The Continental: From the World of John Wick Avis critique du film (2023)
Bien sûr, aller au-delà de la motivation du personnage « la vengeance d’un chien mort » est une idée noble, mais « The Continental » fait de la mise en scène de deux frères récemment unis – le chic Winston (Colin Woodell, qui maîtrise la musicalité de la voix de McShane) et son frère vétéran à la tête brûlée, Frankie (Ben Robson), sur une trajectoire de collision avec la figure paternelle qui a fait d’eux des hommes violents, Cormac (Mel Gibson, dont les accès de rage martelés peuvent être amusants). Cormac dirige la forteresse des assassins de New York connue sous le nom de Continental et est assisté du stoïque Charon (Ayomide Adegun, faisant une bonne imitation de Lance Reddick). Lorsque Frankie vole la précieuse presse à pièces de Cormac lors d’un braquage élaboré qui commence la première nuit, il devient une cible principale. Après les premières représailles de Cormac, qui constituent l’un des rares bons rebondissements de la série, Winston décide qu’il est temps pour lui de reprendre le Continental de Cormac.

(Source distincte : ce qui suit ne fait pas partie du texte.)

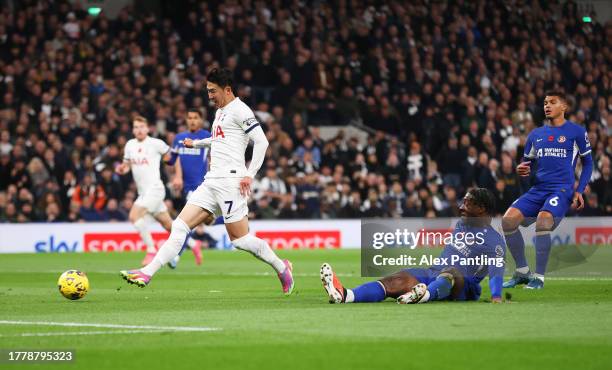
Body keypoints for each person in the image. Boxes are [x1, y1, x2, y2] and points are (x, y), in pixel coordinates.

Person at [120, 68, 295, 294]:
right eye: (208, 91)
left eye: (213, 91)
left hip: (231, 182)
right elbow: (220, 139)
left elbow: (261, 142)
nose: (209, 96)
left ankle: (282, 267)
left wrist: (249, 174)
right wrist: (198, 144)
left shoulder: (241, 110)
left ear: (228, 89)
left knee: (240, 240)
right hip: (211, 181)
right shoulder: (220, 111)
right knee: (179, 226)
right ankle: (147, 272)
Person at [321, 188, 505, 304]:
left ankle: (423, 296)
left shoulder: (494, 241)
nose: (461, 207)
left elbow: (496, 271)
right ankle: (346, 295)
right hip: (433, 273)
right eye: (463, 202)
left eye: (468, 203)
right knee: (396, 279)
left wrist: (496, 296)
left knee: (452, 272)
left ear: (481, 209)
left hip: (463, 287)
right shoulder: (461, 224)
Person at [502, 91, 593, 289]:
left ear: (564, 107)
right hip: (538, 189)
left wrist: (579, 190)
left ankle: (539, 278)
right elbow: (527, 164)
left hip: (561, 189)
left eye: (552, 102)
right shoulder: (535, 134)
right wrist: (521, 169)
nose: (547, 106)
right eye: (545, 102)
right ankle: (522, 272)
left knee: (543, 220)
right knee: (508, 221)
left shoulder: (576, 132)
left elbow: (588, 164)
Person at [115, 116, 174, 266]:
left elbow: (172, 155)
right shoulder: (129, 145)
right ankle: (193, 245)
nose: (139, 130)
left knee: (134, 216)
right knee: (169, 226)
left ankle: (151, 250)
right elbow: (126, 165)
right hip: (143, 193)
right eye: (136, 127)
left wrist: (176, 174)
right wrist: (122, 169)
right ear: (133, 130)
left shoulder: (155, 143)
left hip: (155, 189)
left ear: (147, 129)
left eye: (142, 126)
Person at [165, 108, 211, 269]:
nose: (192, 120)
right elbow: (173, 160)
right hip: (183, 187)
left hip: (199, 185)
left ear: (201, 120)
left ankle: (176, 255)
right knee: (186, 222)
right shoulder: (179, 138)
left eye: (195, 117)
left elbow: (213, 157)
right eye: (189, 117)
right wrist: (177, 175)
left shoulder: (206, 136)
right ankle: (193, 244)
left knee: (186, 223)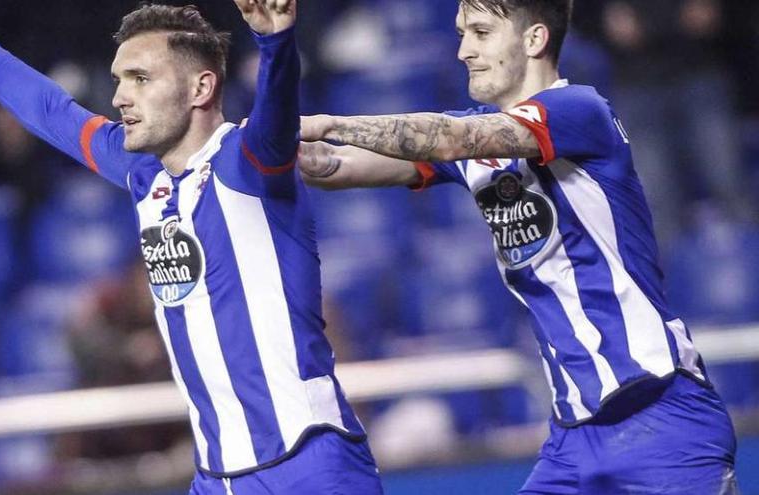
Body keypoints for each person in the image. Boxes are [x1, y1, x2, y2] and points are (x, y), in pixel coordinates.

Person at [0, 0, 384, 493]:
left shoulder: (247, 162)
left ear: (201, 87)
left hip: (308, 464)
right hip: (216, 476)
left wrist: (275, 41)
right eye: (119, 80)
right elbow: (40, 103)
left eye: (141, 79)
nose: (120, 97)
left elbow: (277, 108)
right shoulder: (141, 171)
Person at [297, 0, 739, 493]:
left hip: (662, 413)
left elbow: (449, 139)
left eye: (481, 33)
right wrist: (272, 144)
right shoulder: (476, 147)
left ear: (534, 40)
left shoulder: (579, 110)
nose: (464, 50)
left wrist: (327, 122)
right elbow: (335, 169)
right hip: (573, 435)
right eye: (463, 34)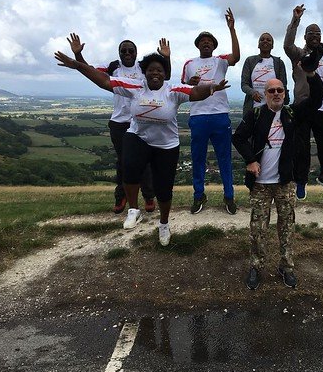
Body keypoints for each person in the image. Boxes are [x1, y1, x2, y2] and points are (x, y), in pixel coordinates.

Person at [55, 42, 228, 245]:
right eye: (151, 70)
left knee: (164, 190)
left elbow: (196, 92)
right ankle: (133, 210)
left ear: (165, 74)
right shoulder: (136, 87)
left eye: (160, 70)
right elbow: (103, 80)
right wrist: (78, 65)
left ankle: (164, 224)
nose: (155, 73)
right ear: (144, 72)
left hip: (166, 145)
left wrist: (212, 88)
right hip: (139, 137)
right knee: (129, 166)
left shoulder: (173, 90)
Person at [232, 48, 323, 290]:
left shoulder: (292, 112)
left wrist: (312, 74)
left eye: (280, 90)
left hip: (285, 182)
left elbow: (316, 100)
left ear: (285, 93)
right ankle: (255, 266)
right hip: (261, 184)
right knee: (258, 229)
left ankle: (287, 266)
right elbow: (238, 138)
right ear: (265, 94)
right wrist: (251, 160)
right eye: (271, 90)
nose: (276, 93)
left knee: (286, 228)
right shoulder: (255, 114)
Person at [67, 34, 156, 214]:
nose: (127, 53)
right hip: (119, 122)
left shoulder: (142, 68)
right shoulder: (113, 67)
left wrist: (167, 58)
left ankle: (148, 196)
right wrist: (78, 57)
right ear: (119, 53)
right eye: (123, 51)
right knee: (123, 162)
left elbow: (161, 77)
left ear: (136, 52)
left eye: (131, 50)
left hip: (141, 121)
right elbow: (90, 71)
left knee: (145, 160)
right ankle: (121, 196)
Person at [182, 8, 240, 215]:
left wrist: (232, 29)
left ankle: (229, 196)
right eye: (202, 41)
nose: (206, 43)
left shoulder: (220, 60)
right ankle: (199, 196)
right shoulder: (189, 64)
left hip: (219, 114)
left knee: (225, 158)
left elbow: (237, 56)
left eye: (210, 41)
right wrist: (190, 83)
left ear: (214, 46)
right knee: (198, 158)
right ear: (197, 45)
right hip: (198, 116)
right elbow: (184, 87)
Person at [283, 4, 323, 199]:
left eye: (318, 34)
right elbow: (287, 45)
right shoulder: (299, 54)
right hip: (303, 107)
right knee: (302, 147)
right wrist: (295, 20)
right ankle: (301, 181)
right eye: (311, 34)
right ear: (305, 37)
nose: (315, 36)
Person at [240, 32, 289, 118]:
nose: (265, 41)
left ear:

Pour mener à bien cette mission suicide, Winston fait appel aux amis de guerre de Frankie, Miles (Hubert Point-Du Jour) et Lemmy (Adam Shapiro), qui co-dirigent un dojo et une cachette d’armes à feu dans le quartier chinois avec la sœur de Miles, la résistante aux armes. Lou (Jessica Allain). Ils reçoivent également une aide précieuse pour les coups de pied de Yen (Nhung Kate), la femme de Frankie qu’il a rencontrée alors qu’il était soldat au Vietnam, quelques instants après qu’une bombe secrètement attachée à sa poitrine n’ait pas explosé. Et tandis que les hommes de Cormac sont à la recherche de l’équipe de Winston, il y a un autre arc avec un flic nommé KD (Mishel Prada), qui suit de loin ce qui se passe au Continental mais ne sait pas exactement pourquoi elle ne peut pas simplement se promener. dans l’hôtel chic.

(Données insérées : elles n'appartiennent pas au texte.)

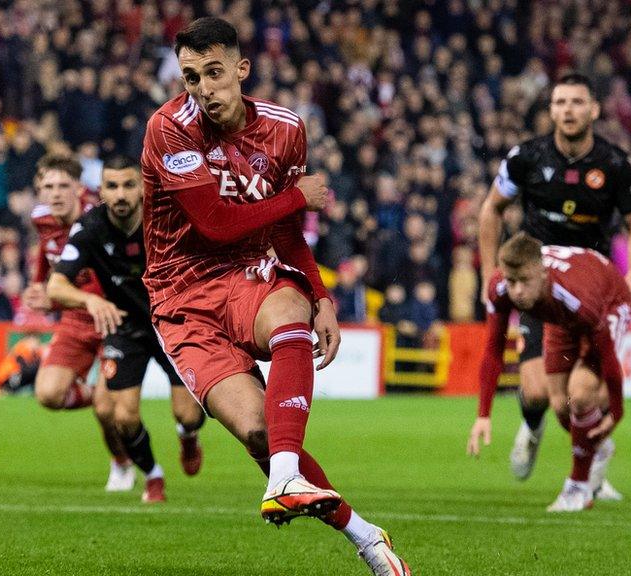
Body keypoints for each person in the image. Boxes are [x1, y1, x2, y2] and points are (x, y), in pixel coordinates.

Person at [140, 18, 410, 575]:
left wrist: (322, 296)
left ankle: (285, 476)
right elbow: (214, 223)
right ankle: (364, 535)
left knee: (291, 308)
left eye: (214, 73)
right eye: (191, 77)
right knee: (260, 433)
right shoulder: (169, 128)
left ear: (242, 69)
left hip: (247, 275)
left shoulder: (286, 130)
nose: (203, 89)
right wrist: (295, 199)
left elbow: (285, 236)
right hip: (181, 296)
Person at [478, 73, 631, 494]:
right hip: (540, 288)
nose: (567, 110)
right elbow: (490, 211)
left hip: (592, 288)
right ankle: (532, 429)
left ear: (594, 109)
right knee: (539, 393)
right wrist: (488, 273)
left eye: (576, 102)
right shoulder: (527, 158)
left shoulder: (614, 164)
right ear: (550, 110)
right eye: (559, 102)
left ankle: (590, 464)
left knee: (586, 392)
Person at [47, 155, 206, 503]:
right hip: (125, 326)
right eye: (112, 186)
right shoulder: (89, 229)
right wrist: (90, 301)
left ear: (143, 189)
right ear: (101, 191)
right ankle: (153, 474)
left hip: (174, 323)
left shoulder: (167, 219)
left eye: (128, 185)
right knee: (122, 415)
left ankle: (188, 434)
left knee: (189, 413)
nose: (120, 194)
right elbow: (55, 287)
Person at [467, 233, 630, 512]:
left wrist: (616, 410)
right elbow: (493, 351)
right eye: (511, 281)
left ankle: (577, 489)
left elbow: (609, 359)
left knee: (579, 394)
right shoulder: (499, 286)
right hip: (559, 315)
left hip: (608, 301)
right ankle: (597, 448)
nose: (516, 291)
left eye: (524, 282)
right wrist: (483, 414)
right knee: (559, 404)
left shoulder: (580, 300)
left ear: (542, 274)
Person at [22, 153, 134, 492]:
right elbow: (47, 251)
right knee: (48, 394)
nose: (55, 194)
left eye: (63, 186)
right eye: (47, 187)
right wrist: (40, 284)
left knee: (106, 411)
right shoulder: (41, 218)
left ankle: (121, 462)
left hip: (113, 315)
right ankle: (94, 395)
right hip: (74, 317)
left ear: (79, 189)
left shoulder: (101, 219)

Albert Hughes et Charlotte Brandstrom réalisent les trois épisodes de la mini-série, inspirés des thrillers policiers des années 70, et leur plus grande contribution à ce monde est de recréer un instant dans le temps. « The Continental » se déroule à New York en 1981, pendant la grève des éboueurs, des années après le Vietnam, mais avec peu de distance psychologique. Les personnages principaux sont pour la plupart des vétérans et des immigrants ébranlés par le combat, cherchant un refuge sûr dans ce monde, les expériences de la guerre éclairant leur capacité à tuer et leur loyauté les uns envers les autres. Mais l’imposition d’une véritable violence avec le fantasme sanglant de la franchise – un monde mettant en vedette des assassins jumeaux loufoques qui ont des coupures au bol – s’avère exagérée. Il s’agit d’une histoire plus « sérieuse » dans l’univers de « John Wick », mais cela ne la rend pas plus passionnante.